Catastrophe de Seveso : le nuage de dioxine qui a empoisonné la Lombardie
Le 10 juillet 1976, une panne de réacteur à la centrale Icmesa de Seveso libère un nuage toxique de TCDD (dioxine), l'un des poisons les plus mortels au monde. L'usine a été fermée huit jours plus tard et la zone évacuée au bout de deux semaines. La population vivait dans l’ignorance, respirant un air contaminé. Les conséquences : 700 personnes déplacées, 200 cas de chloracné, des animaux exterminés, des maisons détruites. La zone la plus contaminée est devenue le Bosco delle Querce.
Que s'est-il passé exactement en cette chaude journée de juillet dans la Brianza ? Et pourquoi Seveso est-il l’un des accidents environnementaux les plus graves de l’histoire ? On tente de tirer les fils dans le quatrième épisode de nos « Poisons d'Italie »
Le 10 juillet 1976 fait partie de ces dates qui restent gravées à jamais, même lorsque le temps tente de les effacer.
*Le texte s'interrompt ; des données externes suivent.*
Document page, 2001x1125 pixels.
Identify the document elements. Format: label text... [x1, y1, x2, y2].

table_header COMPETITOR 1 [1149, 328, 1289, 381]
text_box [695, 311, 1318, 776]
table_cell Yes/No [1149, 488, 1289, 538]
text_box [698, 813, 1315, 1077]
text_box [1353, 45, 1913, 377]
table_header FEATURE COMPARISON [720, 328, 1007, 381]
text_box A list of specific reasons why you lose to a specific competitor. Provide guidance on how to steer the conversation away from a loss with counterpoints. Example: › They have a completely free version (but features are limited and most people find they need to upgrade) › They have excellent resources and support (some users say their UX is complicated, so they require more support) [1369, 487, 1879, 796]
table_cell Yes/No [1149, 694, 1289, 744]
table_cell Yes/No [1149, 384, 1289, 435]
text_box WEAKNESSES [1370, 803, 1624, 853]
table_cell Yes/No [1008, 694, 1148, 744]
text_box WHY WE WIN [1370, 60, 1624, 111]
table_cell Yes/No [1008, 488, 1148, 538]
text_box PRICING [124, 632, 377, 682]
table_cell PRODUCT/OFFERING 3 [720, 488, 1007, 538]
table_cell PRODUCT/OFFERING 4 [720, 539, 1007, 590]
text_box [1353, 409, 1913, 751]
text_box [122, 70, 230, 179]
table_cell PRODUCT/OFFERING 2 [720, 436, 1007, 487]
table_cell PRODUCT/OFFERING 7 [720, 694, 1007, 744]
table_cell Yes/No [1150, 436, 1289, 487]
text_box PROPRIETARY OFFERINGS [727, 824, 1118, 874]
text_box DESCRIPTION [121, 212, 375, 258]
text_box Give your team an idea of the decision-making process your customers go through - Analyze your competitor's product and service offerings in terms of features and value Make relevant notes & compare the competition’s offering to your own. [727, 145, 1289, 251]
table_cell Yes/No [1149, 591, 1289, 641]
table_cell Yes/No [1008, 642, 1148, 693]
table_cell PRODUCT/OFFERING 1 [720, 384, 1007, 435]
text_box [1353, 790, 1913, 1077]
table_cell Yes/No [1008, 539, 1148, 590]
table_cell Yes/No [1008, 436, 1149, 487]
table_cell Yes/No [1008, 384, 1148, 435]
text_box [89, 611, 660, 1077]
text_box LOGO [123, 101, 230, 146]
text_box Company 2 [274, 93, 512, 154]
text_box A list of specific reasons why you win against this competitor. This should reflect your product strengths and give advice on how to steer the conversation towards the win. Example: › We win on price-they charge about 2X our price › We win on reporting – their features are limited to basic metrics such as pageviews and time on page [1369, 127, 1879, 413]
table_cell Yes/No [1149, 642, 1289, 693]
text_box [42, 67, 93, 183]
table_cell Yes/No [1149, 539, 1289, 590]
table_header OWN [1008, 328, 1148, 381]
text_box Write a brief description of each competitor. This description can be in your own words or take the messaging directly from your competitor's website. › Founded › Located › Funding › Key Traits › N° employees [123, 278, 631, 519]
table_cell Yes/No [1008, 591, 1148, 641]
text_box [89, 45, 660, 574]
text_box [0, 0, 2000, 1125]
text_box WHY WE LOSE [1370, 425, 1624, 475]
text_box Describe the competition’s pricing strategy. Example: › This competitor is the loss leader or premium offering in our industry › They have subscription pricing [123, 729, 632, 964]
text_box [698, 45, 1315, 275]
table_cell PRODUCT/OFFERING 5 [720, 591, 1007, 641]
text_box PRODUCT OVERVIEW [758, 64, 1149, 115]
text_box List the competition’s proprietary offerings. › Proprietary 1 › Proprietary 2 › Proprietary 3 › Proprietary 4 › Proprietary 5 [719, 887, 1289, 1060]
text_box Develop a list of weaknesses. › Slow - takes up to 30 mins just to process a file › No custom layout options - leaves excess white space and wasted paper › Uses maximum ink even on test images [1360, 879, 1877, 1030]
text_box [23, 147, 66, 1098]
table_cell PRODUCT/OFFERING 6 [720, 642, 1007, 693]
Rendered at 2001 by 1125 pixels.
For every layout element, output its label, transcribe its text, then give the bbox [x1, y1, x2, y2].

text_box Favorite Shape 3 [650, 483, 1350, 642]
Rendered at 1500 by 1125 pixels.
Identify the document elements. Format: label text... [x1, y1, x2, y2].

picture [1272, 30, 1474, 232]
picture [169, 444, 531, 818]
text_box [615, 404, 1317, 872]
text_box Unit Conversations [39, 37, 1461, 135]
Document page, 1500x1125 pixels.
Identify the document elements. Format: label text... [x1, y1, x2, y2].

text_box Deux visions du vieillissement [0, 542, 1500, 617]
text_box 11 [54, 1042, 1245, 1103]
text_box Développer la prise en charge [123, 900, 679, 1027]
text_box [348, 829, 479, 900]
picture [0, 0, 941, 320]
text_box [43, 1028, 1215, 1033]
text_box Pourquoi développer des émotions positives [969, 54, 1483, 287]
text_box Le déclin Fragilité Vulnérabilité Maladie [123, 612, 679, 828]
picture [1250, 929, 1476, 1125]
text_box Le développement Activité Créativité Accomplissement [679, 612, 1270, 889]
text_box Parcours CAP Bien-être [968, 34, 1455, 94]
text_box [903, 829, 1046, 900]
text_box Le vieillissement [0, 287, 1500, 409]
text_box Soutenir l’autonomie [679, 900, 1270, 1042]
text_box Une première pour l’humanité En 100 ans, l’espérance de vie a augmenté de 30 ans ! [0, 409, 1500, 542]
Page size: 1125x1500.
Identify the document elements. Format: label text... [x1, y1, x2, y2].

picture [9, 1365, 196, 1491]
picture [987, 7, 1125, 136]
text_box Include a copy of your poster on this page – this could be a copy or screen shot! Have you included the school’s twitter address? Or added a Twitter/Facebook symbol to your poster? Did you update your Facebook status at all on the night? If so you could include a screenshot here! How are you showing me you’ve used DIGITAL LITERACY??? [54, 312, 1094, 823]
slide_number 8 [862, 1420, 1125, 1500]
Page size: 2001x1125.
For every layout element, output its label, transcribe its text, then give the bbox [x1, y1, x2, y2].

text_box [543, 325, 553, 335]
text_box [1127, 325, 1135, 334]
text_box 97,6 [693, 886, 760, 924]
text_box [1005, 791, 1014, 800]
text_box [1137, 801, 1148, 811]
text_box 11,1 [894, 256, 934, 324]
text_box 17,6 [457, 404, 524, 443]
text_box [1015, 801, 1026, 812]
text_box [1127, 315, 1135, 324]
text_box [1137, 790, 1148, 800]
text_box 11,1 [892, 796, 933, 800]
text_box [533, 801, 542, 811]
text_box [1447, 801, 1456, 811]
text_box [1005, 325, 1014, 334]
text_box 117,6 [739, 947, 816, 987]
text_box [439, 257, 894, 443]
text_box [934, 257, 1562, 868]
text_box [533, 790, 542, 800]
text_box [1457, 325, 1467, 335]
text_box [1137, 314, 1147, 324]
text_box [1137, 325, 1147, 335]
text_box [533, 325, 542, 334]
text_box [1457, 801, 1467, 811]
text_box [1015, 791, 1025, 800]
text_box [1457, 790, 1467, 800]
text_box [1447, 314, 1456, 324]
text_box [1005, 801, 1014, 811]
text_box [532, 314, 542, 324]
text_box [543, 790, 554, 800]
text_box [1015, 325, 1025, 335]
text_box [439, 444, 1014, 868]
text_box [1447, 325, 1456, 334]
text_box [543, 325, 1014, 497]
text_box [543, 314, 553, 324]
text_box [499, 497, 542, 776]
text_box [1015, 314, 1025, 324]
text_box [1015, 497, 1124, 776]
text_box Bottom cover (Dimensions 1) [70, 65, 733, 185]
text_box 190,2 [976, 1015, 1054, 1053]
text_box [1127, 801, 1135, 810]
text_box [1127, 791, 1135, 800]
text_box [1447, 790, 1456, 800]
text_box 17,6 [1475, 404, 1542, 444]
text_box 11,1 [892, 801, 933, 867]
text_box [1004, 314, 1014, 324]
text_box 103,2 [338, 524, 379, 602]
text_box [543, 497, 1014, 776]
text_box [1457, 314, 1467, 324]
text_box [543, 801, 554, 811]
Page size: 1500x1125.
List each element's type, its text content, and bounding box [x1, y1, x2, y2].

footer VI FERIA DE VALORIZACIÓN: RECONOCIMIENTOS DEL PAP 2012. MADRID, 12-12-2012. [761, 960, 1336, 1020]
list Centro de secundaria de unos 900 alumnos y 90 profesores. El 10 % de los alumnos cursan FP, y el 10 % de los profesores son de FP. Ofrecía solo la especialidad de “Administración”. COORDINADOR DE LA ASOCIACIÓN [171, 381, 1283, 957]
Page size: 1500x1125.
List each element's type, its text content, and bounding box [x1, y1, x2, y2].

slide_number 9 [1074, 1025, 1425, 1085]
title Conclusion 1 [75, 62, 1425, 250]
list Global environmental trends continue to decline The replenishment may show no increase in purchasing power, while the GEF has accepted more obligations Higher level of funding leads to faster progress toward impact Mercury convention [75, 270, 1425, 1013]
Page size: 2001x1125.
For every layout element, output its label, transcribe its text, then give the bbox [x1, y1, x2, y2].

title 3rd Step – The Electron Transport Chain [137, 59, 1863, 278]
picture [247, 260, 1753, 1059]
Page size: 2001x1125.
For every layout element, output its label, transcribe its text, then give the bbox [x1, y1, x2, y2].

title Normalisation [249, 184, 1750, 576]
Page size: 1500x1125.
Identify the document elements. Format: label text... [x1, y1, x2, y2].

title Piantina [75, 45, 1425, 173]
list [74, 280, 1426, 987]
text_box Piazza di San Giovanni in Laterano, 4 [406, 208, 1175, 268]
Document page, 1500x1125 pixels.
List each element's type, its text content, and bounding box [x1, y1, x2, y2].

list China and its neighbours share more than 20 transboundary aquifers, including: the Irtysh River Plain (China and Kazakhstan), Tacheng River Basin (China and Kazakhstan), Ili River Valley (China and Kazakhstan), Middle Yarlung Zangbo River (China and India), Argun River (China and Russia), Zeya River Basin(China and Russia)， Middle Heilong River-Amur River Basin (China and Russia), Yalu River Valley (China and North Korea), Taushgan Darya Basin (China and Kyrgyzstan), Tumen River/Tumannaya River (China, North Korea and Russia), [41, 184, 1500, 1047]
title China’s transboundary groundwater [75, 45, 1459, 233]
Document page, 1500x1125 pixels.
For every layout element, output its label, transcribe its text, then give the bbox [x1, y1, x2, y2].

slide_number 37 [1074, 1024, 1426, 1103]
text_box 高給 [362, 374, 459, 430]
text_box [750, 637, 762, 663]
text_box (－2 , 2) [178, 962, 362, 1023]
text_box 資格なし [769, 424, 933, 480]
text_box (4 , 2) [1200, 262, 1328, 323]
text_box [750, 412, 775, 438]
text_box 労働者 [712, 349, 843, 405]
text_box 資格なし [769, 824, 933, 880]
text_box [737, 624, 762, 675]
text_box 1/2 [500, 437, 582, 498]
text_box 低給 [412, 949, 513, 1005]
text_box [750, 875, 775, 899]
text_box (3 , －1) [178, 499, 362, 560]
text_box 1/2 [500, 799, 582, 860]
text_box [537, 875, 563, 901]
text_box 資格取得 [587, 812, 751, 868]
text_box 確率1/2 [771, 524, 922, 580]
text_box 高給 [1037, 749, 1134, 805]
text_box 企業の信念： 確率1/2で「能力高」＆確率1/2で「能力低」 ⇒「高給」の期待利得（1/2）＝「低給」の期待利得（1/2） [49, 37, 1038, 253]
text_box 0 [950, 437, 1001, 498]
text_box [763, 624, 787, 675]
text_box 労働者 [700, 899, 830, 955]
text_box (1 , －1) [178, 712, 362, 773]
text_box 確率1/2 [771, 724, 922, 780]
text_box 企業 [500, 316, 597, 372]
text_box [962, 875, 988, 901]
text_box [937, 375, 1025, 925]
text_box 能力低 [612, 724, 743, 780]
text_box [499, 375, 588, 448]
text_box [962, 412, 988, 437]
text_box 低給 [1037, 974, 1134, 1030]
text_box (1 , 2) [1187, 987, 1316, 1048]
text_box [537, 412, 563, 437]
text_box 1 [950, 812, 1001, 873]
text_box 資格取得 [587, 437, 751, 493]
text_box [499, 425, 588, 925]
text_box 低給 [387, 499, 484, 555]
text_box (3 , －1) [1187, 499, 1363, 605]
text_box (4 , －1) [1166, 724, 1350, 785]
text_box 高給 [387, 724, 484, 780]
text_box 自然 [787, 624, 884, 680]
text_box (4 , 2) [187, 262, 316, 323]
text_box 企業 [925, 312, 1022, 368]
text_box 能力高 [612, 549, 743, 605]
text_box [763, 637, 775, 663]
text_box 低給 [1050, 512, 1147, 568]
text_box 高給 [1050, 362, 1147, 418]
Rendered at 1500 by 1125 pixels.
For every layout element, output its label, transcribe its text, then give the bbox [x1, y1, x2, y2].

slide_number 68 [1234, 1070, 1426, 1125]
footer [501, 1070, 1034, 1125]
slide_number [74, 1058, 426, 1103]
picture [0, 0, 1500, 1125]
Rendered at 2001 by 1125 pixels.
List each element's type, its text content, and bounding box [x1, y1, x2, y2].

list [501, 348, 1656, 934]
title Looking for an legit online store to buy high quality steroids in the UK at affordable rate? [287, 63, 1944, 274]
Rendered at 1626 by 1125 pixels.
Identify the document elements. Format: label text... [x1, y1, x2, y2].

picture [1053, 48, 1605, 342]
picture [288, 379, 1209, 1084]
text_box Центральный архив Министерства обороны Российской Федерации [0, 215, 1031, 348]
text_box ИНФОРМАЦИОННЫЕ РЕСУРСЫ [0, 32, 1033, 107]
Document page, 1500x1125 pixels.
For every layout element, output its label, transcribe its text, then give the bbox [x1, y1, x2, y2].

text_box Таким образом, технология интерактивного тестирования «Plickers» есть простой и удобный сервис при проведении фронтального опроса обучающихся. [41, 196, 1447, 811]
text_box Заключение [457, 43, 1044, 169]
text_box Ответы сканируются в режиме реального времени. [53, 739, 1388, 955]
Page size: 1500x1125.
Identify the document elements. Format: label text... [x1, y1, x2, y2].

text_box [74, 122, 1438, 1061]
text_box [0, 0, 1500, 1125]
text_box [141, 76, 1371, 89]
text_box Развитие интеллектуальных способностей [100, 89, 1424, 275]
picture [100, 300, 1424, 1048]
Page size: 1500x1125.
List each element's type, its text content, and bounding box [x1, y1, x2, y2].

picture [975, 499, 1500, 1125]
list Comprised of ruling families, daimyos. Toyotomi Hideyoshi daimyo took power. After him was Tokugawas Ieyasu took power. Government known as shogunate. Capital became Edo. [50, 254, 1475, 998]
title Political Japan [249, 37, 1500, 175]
Ce jour-là, un nuage invisible et mortel a changé à jamais la vie des habitants de Seveso, Meda et des communes voisines. Nous sommes en Lombardie et ici, sans avertissement, un poison silencieux s'est propagé dans l'air, marquant l'une des plus graves catastrophes environnementales de l'histoire italienne.
Une tragédie qui a pour origine l'usine d'Icmesa, une industrie chimique située entre Meda et Seveso, déjà mal vue par les habitants de la région. Odeurs âcres, rejets suspects et eaux souterraines polluées faisaient partie du quotidien, à tel point que déjà deux ans avant la catastrophe, le directeur de l'entreprise avait été dénoncé pour avoir contaminé les eaux souterraines. Mais malgré les preuves, il a été acquitté et les préoccupations de la communauté sont restées lettre morte.
La plus grave catastrophe environnementale italienne s'est produite le 10 juillet 1976 (mais peu de gens s'en souviennent)
Puis vint ce samedi de juillet. A 12h37, une panne dans le système de refroidissement d'un réacteur provoque une surchauffe anormale. En quelques instants, une réaction chimique incontrôlée a généré du TCDD, l’une des dioxines les plus toxiques au monde. La « Seveso dioxine », comme on l’appellera plus tard.
Le nuage toxique a touché les zones environnantes mais, malgré la gravité de l'incident, l'usine n'a été fermée que huit jours plus tard et la zone a été évacuée deux semaines après l'accident. Pendant ce temps, les gens continuaient à vivre dans l’ignorance, à cultiver des potagers contaminés, à respirer un air vicié. Ce n'est que grâce au courage de personnes comme Laura Conti, médecin, écologiste et conseillère régionale, que le voile du silence a commencé à tomber. C'est elle qui a publiquement dénoncé l'incident et s'est tenue aux côtés de la population dans ces jours dramatiques, tentant de secouer les institutions immobiles.
Les conséquences furent dévastatrices : maisons détruites, animaux exterminés, plantations détruites. Environ 700 personnes déplacées, 200 cas de chloracné parmi les plus exposés. Et toute une communauté profondément touchée, non seulement dans le corps mais aussi dans l’âme.
Dans les années suivantes, la zone la plus contaminée fut récupérée et transformée en parc : le Bosco delle Querce, symbole de renaissance mais aussi de mémoire vivante. Et c’est à partir de Seveso qu’a commencé un tournant réglementaire : le fameux «Directive Seveso» de 1982, qui impose toujours à tous les États membres de l’Union européenne d’identifier et de surveiller les installations industrielles à risque.
La catastrophe de Seveso est devenue la première tragédie environnementale majeure à faire la une des journaux italiens. Mais comme cela arrive souvent, avec le temps, l’intérêt des médias s’est estompé. Les images des enfants atteints de chloracné, les évacuations, les examens médicaux, tout a été peu à peu oublié par ceux qui n'en avaient pas fait l'expérience.
Mais Seveso n’est pas seulement une histoire du passé. C’est un avertissement, une blessure qui rappelle à quel point l’environnement est fragile et combien il est essentiel de le surveiller, de le signaler et d’agir. Parce que ce que nous respirons, ce que nous mangeons et ce que nous buvons, c'est notre vie. Et ce nuage de 1976 nous l’a appris de la manière la plus cruelle possible.